Il sindaco Francesco Passerini
Il sindaco Francesco Passerini

Codogno (Lodi), 20 febbraio 2019 - Il commercio in città gode di buona salute così come esiste una forte struttura di servizi di vicinato. Obiettivi? Creare un «centro storico commerciale naturale» e puntare sulla media distribuzione. È in estrema sintesi il giudizio che emerge dal piano commerciale il cui incarico era stato affidato a luglio dello scorso anno ad un professionista esterno e il cui testo è stato consegnato alla fine del 2018. I dati infatti sono eloquenti: per esempio, i negozi di vicinato (sempre più sotto attacco dalla grande distribuzione), nel 2009, in città erano 252 (tra alimentari e non alimentari), mentre nel 2018 il loro numero si è attestato a 283 per una superficie totale di 19mila e 570 metri quadrati (nel 2014 raggiunsero il picco di 296 unità). Il documento, che aiuterà a definire il quadro di strategie e di azioni da riportare nel piano di governo del territorio attualmente in fase di definizione, è un ottimo testo per capire come poter intervenite nel settore, in termini programmatori, nei prossimi anni.

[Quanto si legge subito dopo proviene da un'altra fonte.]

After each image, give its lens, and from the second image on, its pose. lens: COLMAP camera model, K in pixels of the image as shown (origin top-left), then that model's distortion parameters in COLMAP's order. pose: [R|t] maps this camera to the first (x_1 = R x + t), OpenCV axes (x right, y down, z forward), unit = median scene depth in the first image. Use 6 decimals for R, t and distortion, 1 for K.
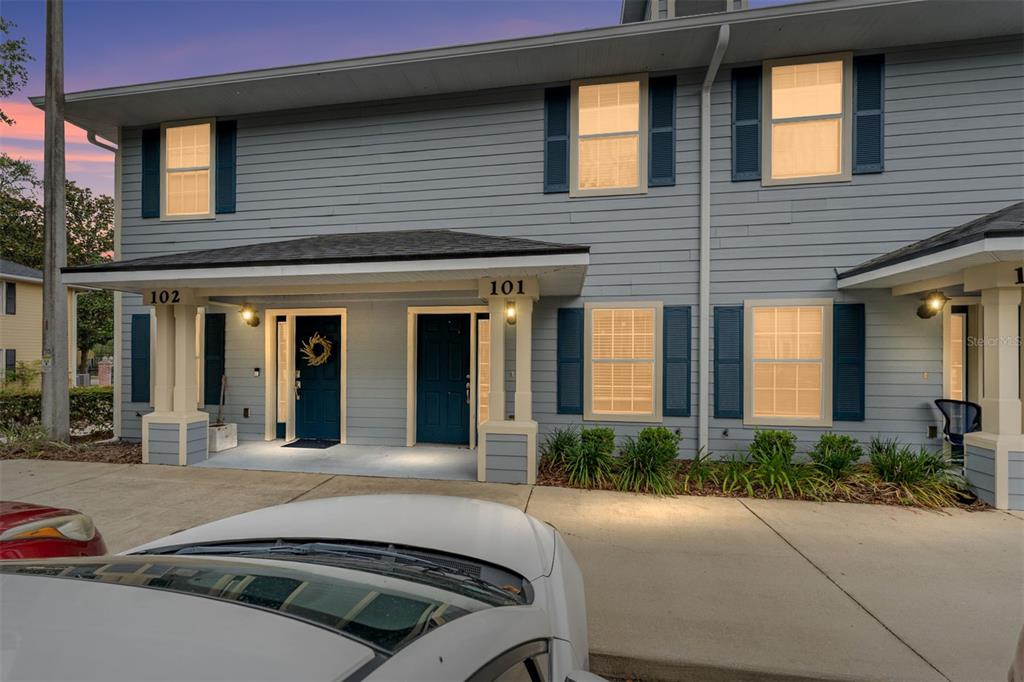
lens RADIAL K [[403.8, 0, 508.0], [0, 403.8, 356.7], [0, 0, 1]] dist [0.000740, 0.000062]
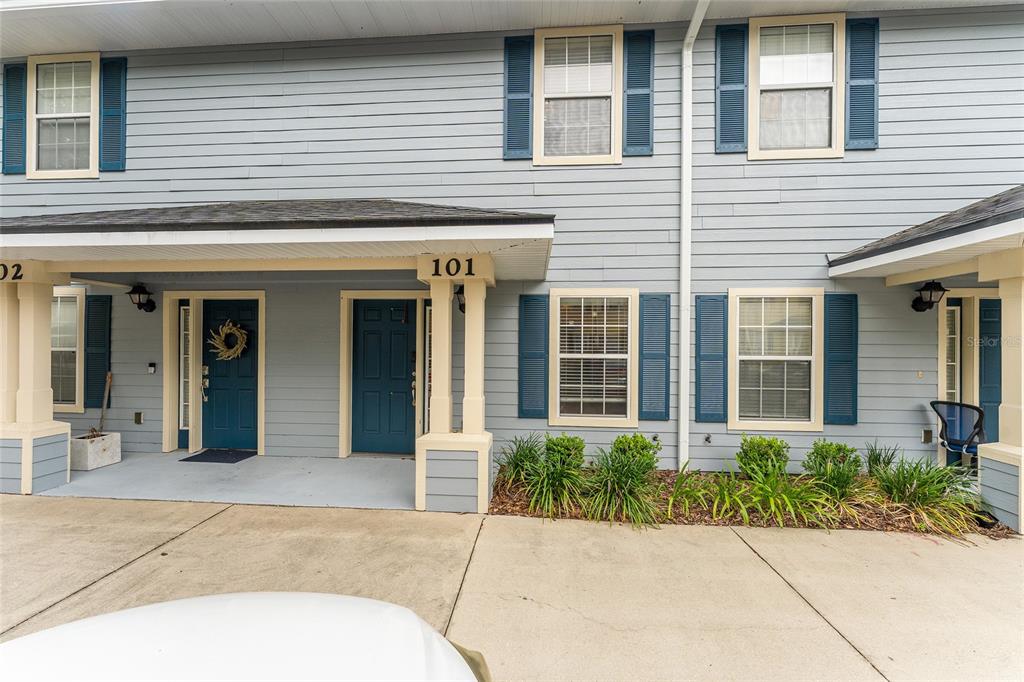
lens RADIAL K [[409.9, 0, 510.3], [0, 409.9, 342.4], [0, 0, 1]] dist [-0.000147, 0.000048]
pose [[0.996353, 0.004359, 0.085216, 0.034034], [-0.003939, 0.999979, -0.005099, -0.015441], [-0.085237, 0.004745, 0.996349, 0.149641]]
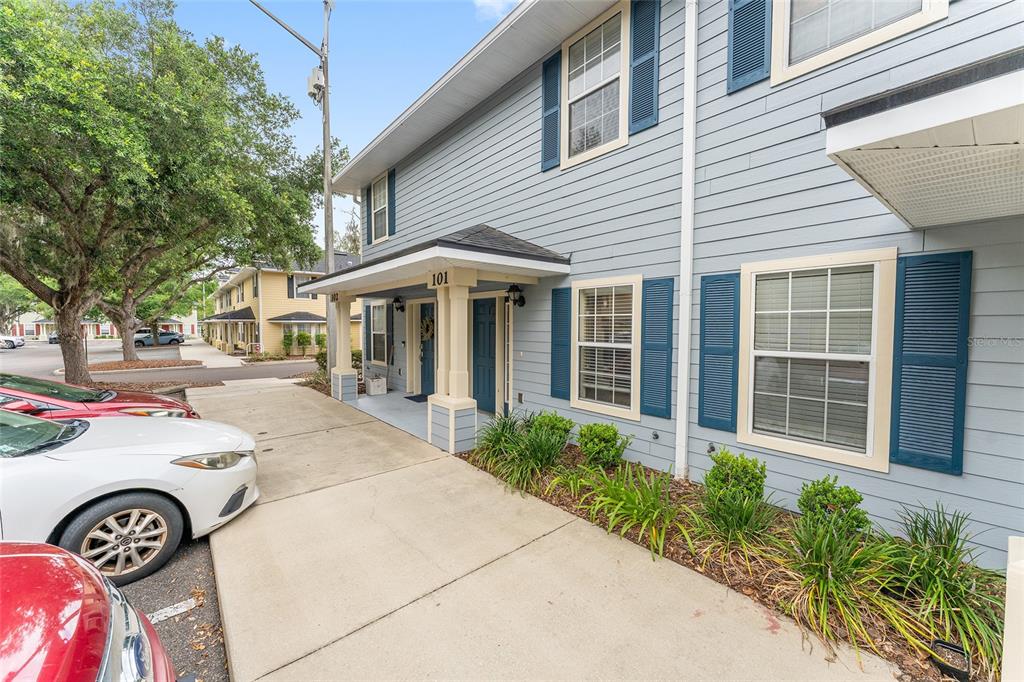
lens RADIAL K [[394.0, 0, 511.5], [0, 394.0, 342.1], [0, 0, 1]] dist [0.000168, -0.000019]
pose [[0.765087, 0.028311, -0.643304, 0.720884], [-0.004776, 0.999255, 0.038295, -0.029987], [0.643909, -0.026227, 0.764653, 0.225504]]
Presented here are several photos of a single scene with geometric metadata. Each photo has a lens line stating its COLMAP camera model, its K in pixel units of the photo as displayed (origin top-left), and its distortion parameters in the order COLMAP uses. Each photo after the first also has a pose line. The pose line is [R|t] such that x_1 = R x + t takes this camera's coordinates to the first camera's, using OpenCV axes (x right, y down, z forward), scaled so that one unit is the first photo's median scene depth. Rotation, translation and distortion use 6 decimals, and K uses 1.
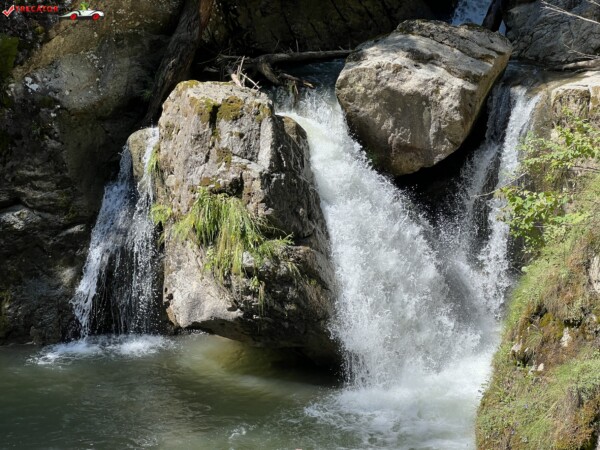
lens RADIAL K [[1334.0, 0, 303.8], [0, 1334.0, 204.2], [0, 0, 1]] dist [0.193348, 0.000000]
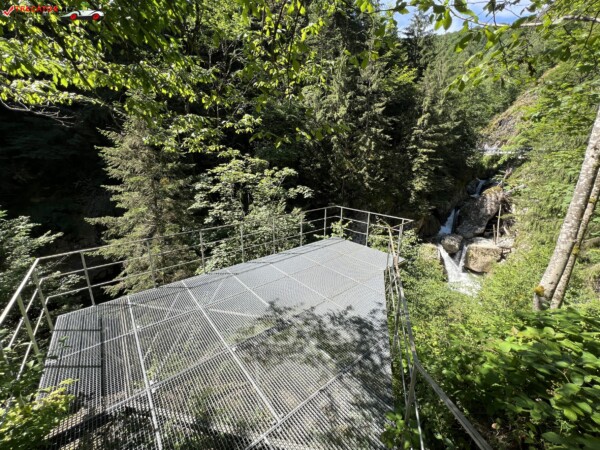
lens RADIAL K [[240.5, 0, 299.8], [0, 240.5, 225.9], [0, 0, 1]] dist [0.001832, -0.000869]
pose [[0.981279, 0.043335, -0.187655, -0.588192], [-0.032335, 0.997596, 0.061290, -0.270225], [0.189860, -0.054075, 0.980321, -0.640688]]
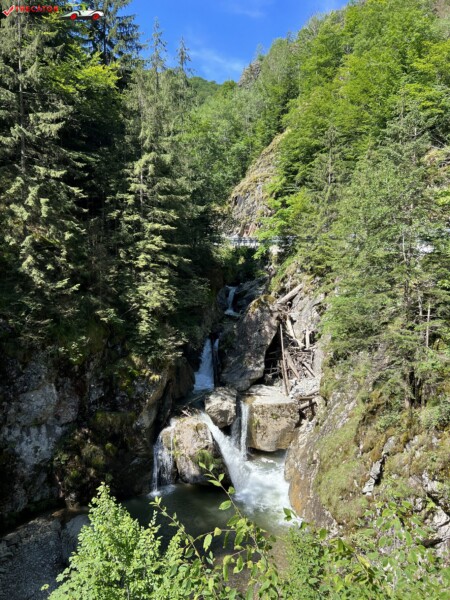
lens RADIAL K [[453.3, 0, 223.5], [0, 453.3, 303.1], [0, 0, 1]] dist [0.056838, -0.065283]
pose [[0.884316, -0.038790, 0.465275, -0.593259], [0.090084, 0.991993, -0.088514, -0.300343], [-0.458116, 0.120188, 0.880730, -0.293487]]
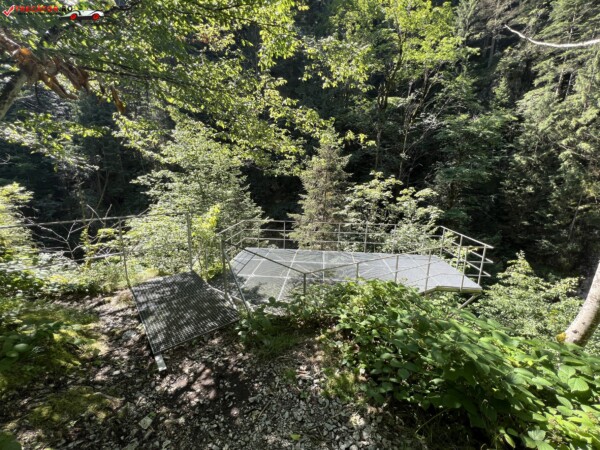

«È stato fatto un ottimo lavoro e permetterà di fornire indicatori per il salto di qualità che il comparto dovrà fare nei prossimi anni – ha spiegato il sindaco Francesco Passerini – a breve sarà adottato in consiglio comunale e le associazioni di categoria ne stanno analizzando il contenuto per poi poter esprimere un giudizio di merito». La situazione attuale del tessuto commerciale codognese potrà però essere minacciata in futuro da ipotetiche aperture di strutture della grande distribuzione o dal ricorso sempre più frequente all’e commerce. «Tre le strategie per mantenere l’equilibrio commerciale: incentivazione, sussidiarietà e perequazione» si legge nel testo redatto dall’architetto Davide Cerati. In buona sostanza, «le strategie per lo sviluppo della componente commerciale devono essere riferite alla preservazione e implementazione del centro storico cittadino attraverso l’individuazione del sistema di vie, piazze e luoghi pubblici in grado di disegnare il cosiddetto centro commerciale naturale».

Infine l’obiettivo è quello di «creare cooperazione tra le diverse componenti commerciali del territorio (al dettaglio e grande distribuzione) allo scopo di consentire economie di scala e “mantenere” i consumatori entro ambiti spaziali urbani evitando la disgregazione del tessuto commerciale». Il documento inoltre sottolinea che, all’interno dell’area definita centro commerciale naturale, si possano promuovere nuovi insediamenti di media struttura la cui tipologia impatta in maniera minore sugli esercizi alimentari e non esistenti e permetterebbe al Comune di riqualificare il tessuto urbano e agendo sull’inclusione del centro storico mediante l’aumentata attrattività.